I came across this recipe from the UK Observer's Nigel Slater and thought of you. With your delicious compote, the addition of "snow" would be interesting - non?

What do you think?

Rhubarb snow

1kg rhubarb

1 tbsp caster sugar

2 large egg whites

100g caster sugar

Set the oven at 200C/gas mark 6. Rinse the rhubarb under running water, cut off the tough bits, pulling away any strings as you go, then cut into fat chunks. Put the rhubarb and tablespoon of caster sugar into a stainless steel or ovenproof glass dish and bake for 30-40 minutes until completely tender. (Alternatively you can put it over a low heat in a heavy saucepan, with a tablespoon of water and let it simmer gently.) Remove from the oven once it is truly soft and silky, and leave to cool.
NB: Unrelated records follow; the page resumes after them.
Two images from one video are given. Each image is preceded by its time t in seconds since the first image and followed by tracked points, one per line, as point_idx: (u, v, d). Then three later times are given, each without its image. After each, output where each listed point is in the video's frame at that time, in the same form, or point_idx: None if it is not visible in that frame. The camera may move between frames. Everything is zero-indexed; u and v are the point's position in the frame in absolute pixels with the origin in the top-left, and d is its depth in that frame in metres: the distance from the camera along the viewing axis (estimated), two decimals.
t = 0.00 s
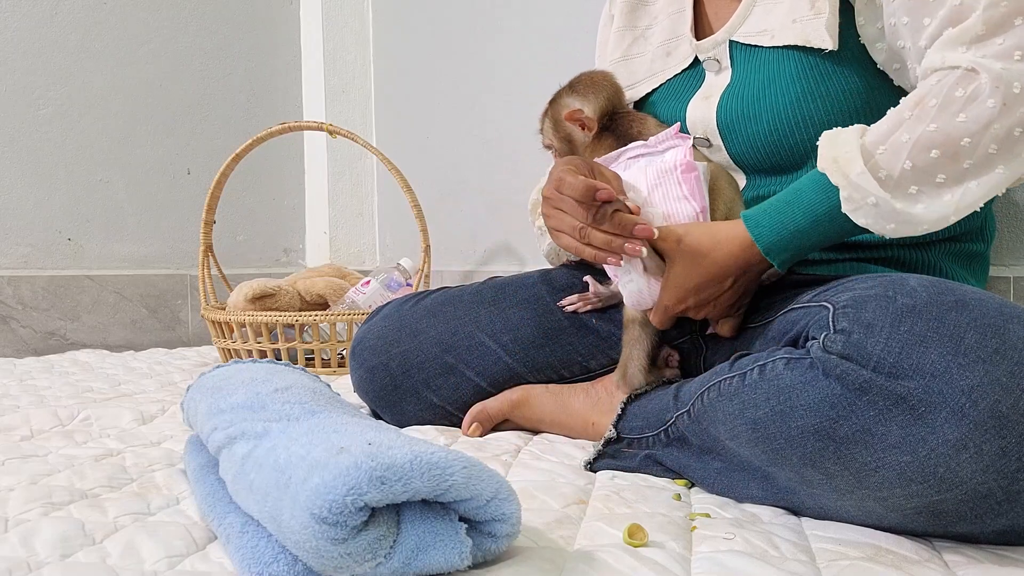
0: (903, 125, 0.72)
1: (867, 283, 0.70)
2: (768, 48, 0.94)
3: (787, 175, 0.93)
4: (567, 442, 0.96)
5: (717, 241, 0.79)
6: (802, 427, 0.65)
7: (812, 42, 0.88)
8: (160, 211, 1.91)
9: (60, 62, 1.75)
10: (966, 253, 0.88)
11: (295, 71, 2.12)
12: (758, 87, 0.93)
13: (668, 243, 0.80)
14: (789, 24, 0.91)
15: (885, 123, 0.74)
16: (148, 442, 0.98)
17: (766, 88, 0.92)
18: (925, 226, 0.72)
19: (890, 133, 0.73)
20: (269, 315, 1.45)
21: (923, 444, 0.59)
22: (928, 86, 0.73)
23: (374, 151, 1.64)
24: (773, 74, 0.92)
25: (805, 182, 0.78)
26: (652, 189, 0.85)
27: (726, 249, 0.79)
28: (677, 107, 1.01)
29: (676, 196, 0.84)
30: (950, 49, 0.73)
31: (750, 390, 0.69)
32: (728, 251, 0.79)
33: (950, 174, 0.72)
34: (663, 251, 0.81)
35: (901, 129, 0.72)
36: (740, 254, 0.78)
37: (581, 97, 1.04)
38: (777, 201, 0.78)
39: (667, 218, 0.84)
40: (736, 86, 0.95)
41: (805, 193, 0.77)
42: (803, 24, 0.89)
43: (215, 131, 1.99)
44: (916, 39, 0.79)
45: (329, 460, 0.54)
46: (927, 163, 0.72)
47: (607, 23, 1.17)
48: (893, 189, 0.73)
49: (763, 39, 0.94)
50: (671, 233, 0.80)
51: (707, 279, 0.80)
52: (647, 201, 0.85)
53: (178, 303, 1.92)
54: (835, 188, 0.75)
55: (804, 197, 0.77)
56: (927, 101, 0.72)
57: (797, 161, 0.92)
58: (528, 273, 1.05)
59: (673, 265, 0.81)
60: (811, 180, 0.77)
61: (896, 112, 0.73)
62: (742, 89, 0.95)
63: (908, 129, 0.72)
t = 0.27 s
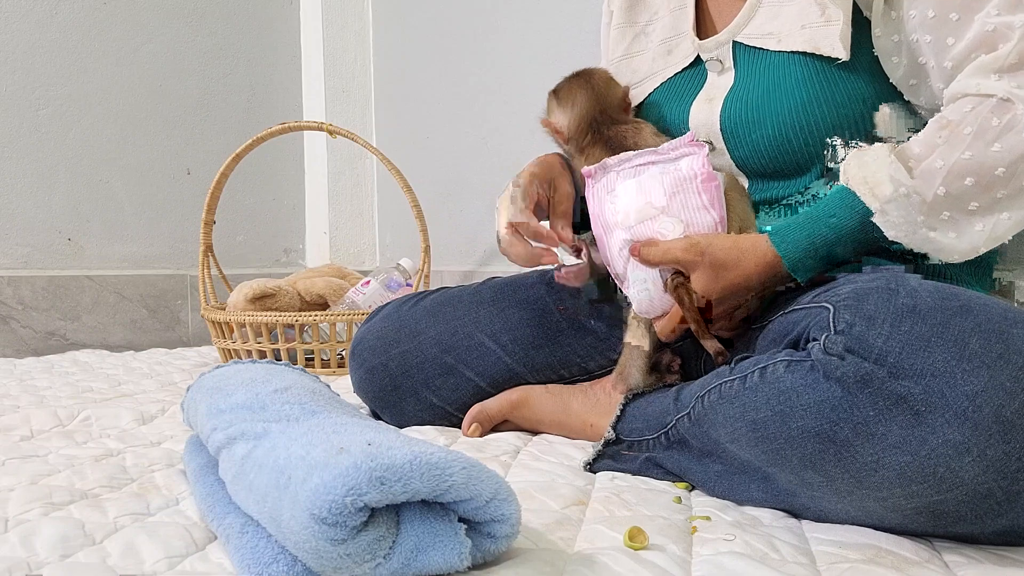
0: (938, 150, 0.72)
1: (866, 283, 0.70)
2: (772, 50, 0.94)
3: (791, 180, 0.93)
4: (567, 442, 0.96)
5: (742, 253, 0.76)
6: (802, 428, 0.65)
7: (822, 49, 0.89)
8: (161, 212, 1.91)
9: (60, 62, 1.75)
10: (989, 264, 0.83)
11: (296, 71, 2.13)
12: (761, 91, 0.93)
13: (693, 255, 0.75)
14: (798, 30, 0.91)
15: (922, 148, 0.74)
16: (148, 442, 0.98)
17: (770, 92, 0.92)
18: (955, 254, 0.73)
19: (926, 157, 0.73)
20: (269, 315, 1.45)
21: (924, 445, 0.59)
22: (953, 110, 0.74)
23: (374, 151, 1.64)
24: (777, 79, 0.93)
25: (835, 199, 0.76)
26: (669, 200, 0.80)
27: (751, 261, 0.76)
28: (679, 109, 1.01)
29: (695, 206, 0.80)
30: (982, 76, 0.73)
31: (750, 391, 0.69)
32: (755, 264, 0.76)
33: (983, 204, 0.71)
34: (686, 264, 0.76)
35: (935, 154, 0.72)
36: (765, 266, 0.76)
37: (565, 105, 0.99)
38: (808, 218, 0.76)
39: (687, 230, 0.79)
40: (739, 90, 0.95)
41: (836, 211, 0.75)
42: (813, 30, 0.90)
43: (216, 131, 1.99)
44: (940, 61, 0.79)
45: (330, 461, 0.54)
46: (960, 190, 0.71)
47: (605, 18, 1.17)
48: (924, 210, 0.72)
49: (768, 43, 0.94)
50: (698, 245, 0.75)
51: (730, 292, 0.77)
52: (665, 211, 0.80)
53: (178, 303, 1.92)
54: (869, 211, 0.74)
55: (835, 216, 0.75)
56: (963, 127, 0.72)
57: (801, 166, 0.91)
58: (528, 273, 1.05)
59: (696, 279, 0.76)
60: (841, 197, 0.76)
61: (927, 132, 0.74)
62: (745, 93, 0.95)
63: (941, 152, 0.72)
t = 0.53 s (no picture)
0: (935, 158, 0.73)
1: (866, 283, 0.70)
2: (770, 52, 0.94)
3: (788, 182, 0.92)
4: (567, 443, 0.96)
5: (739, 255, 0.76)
6: (802, 429, 0.65)
7: (820, 54, 0.89)
8: (161, 212, 1.91)
9: (61, 62, 1.75)
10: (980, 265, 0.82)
11: (296, 71, 2.13)
12: (760, 92, 0.93)
13: (693, 261, 0.75)
14: (796, 34, 0.92)
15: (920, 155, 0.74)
16: (149, 442, 0.98)
17: (768, 94, 0.92)
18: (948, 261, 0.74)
19: (924, 165, 0.73)
20: (269, 315, 1.45)
21: (924, 446, 0.59)
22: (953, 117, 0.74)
23: (374, 151, 1.64)
24: (775, 80, 0.92)
25: (833, 202, 0.76)
26: (670, 209, 0.77)
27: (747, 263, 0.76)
28: (674, 108, 0.98)
29: (695, 214, 0.77)
30: (982, 86, 0.73)
31: (750, 393, 0.69)
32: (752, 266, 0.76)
33: (978, 213, 0.72)
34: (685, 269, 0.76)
35: (933, 162, 0.72)
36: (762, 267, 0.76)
37: (559, 100, 0.91)
38: (807, 222, 0.76)
39: (690, 239, 0.77)
40: (737, 92, 0.95)
41: (835, 214, 0.75)
42: (812, 35, 0.90)
43: (216, 131, 1.99)
44: (941, 69, 0.80)
45: (329, 463, 0.54)
46: (957, 200, 0.72)
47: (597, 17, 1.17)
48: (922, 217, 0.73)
49: (766, 45, 0.94)
50: (697, 251, 0.75)
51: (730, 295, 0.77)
52: (666, 222, 0.77)
53: (178, 303, 1.92)
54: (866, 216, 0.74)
55: (835, 221, 0.75)
56: (961, 136, 0.72)
57: (799, 167, 0.91)
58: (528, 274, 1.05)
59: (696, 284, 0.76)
60: (838, 201, 0.76)
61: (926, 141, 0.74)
62: (743, 94, 0.94)
63: (938, 161, 0.72)
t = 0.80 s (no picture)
0: (925, 160, 0.73)
1: (866, 283, 0.70)
2: (766, 53, 0.94)
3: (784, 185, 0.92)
4: (567, 443, 0.96)
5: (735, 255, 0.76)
6: (802, 429, 0.65)
7: (816, 55, 0.88)
8: (161, 212, 1.91)
9: (61, 62, 1.75)
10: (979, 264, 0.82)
11: (296, 71, 2.13)
12: (756, 93, 0.92)
13: (687, 259, 0.76)
14: (792, 35, 0.91)
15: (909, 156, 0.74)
16: (149, 442, 0.98)
17: (765, 95, 0.92)
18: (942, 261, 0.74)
19: (915, 167, 0.73)
20: (269, 315, 1.45)
21: (924, 445, 0.59)
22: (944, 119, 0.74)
23: (374, 151, 1.64)
24: (771, 81, 0.92)
25: (825, 203, 0.76)
26: (667, 204, 0.79)
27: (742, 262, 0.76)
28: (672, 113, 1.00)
29: (691, 209, 0.78)
30: (973, 88, 0.73)
31: (751, 393, 0.69)
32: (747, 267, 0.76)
33: (969, 215, 0.72)
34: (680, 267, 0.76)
35: (922, 163, 0.73)
36: (756, 268, 0.76)
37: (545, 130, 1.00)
38: (799, 223, 0.76)
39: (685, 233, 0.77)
40: (734, 93, 0.95)
41: (826, 215, 0.75)
42: (807, 35, 0.89)
43: (216, 131, 1.99)
44: (933, 73, 0.79)
45: (329, 463, 0.54)
46: (947, 203, 0.71)
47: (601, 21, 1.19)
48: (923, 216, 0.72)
49: (763, 46, 0.94)
50: (692, 249, 0.76)
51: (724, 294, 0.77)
52: (661, 216, 0.78)
53: (178, 303, 1.92)
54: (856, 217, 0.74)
55: (826, 222, 0.75)
56: (952, 138, 0.72)
57: (797, 168, 0.91)
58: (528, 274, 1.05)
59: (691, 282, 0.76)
60: (829, 202, 0.76)
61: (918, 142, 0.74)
62: (739, 95, 0.94)
63: (927, 162, 0.72)
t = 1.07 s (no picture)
0: (920, 163, 0.73)
1: (866, 283, 0.70)
2: (762, 56, 0.93)
3: (782, 187, 0.92)
4: (566, 443, 0.96)
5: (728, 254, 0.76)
6: (802, 429, 0.65)
7: (813, 58, 0.87)
8: (161, 212, 1.91)
9: (62, 62, 1.75)
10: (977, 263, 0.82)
11: (296, 71, 2.13)
12: (753, 95, 0.92)
13: (681, 257, 0.76)
14: (789, 37, 0.90)
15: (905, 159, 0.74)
16: (149, 442, 0.98)
17: (760, 98, 0.91)
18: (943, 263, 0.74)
19: (911, 170, 0.73)
20: (269, 315, 1.45)
21: (924, 446, 0.59)
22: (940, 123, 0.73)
23: (374, 151, 1.64)
24: (768, 83, 0.91)
25: (821, 203, 0.76)
26: (659, 200, 0.82)
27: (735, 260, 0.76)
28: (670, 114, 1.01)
29: (682, 205, 0.81)
30: (970, 94, 0.72)
31: (751, 394, 0.69)
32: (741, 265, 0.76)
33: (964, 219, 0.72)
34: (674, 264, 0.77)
35: (917, 166, 0.73)
36: (752, 267, 0.76)
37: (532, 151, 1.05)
38: (796, 224, 0.76)
39: (677, 228, 0.80)
40: (731, 95, 0.94)
41: (821, 215, 0.75)
42: (803, 39, 0.88)
43: (216, 131, 1.99)
44: (930, 77, 0.79)
45: (330, 462, 0.54)
46: (940, 206, 0.72)
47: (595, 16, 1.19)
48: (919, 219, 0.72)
49: (760, 48, 0.93)
50: (686, 247, 0.76)
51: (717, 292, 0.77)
52: (652, 210, 0.82)
53: (178, 303, 1.92)
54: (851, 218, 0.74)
55: (821, 222, 0.75)
56: (948, 142, 0.72)
57: (794, 171, 0.90)
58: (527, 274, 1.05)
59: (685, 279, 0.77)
60: (825, 202, 0.76)
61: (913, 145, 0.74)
62: (736, 97, 0.93)
63: (922, 166, 0.72)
Mash the rhubarb with a fork so it is smooth and puree-like. Put the egg whites in a spotlessly clean, greaseproof bowl and whisk till they stand in peaks. Stir in the 100g of caster sugar and whisk again till thick and shiny. Now gently fold in the rhubarb puree. Spoon into glasses and serve

June 05, 2006 2:27 PM  
Blogger Dana said...

Miss Bizwaps- Thanks for writing an entire recipe just for me! It looks very good. I am already thinking of how to incorporate a little rose water into the whites, a delicate flavor to match an obviously delicate dessert. And a flavor combo that is so very british!

June 06, 2006 3:41 PM  
Anonymous JessieV said...

this sounds delicious! i often make rhubarb compote, adding in strawberries if i have a few, or some grated orange peel if there's an orange lying around. we put it in yogurt. i also can it, so we can enjoy it in our yogurt all year!

i made some pearl barley for another recipe, and our daughter heated it up and added a bunch of rhubarb compote. she had thirds. LOVE IT! you write so compellingly - thanks for sharing this!

May 30, 2009 5:43 PM  
Blogger denise said...

I found a link to your blog on Tea & Cookies... Your rhubarb photographs are beautiful! I'm making rhubarb compote again tonight. I adore it! This evening I will be serving it on Orangette's "Everyday Cake" with a little jersey ricotta from Valley Ford, CA topping it all off. I can't wait for that first bite!

June 04, 2009 9:24 PM  
Anonymous Jane said...

Just made this with lemon juice (didn't have orange liquor), love it! Wondering if I could make applesauce bread substituting the compote. thanks for the compote recipe.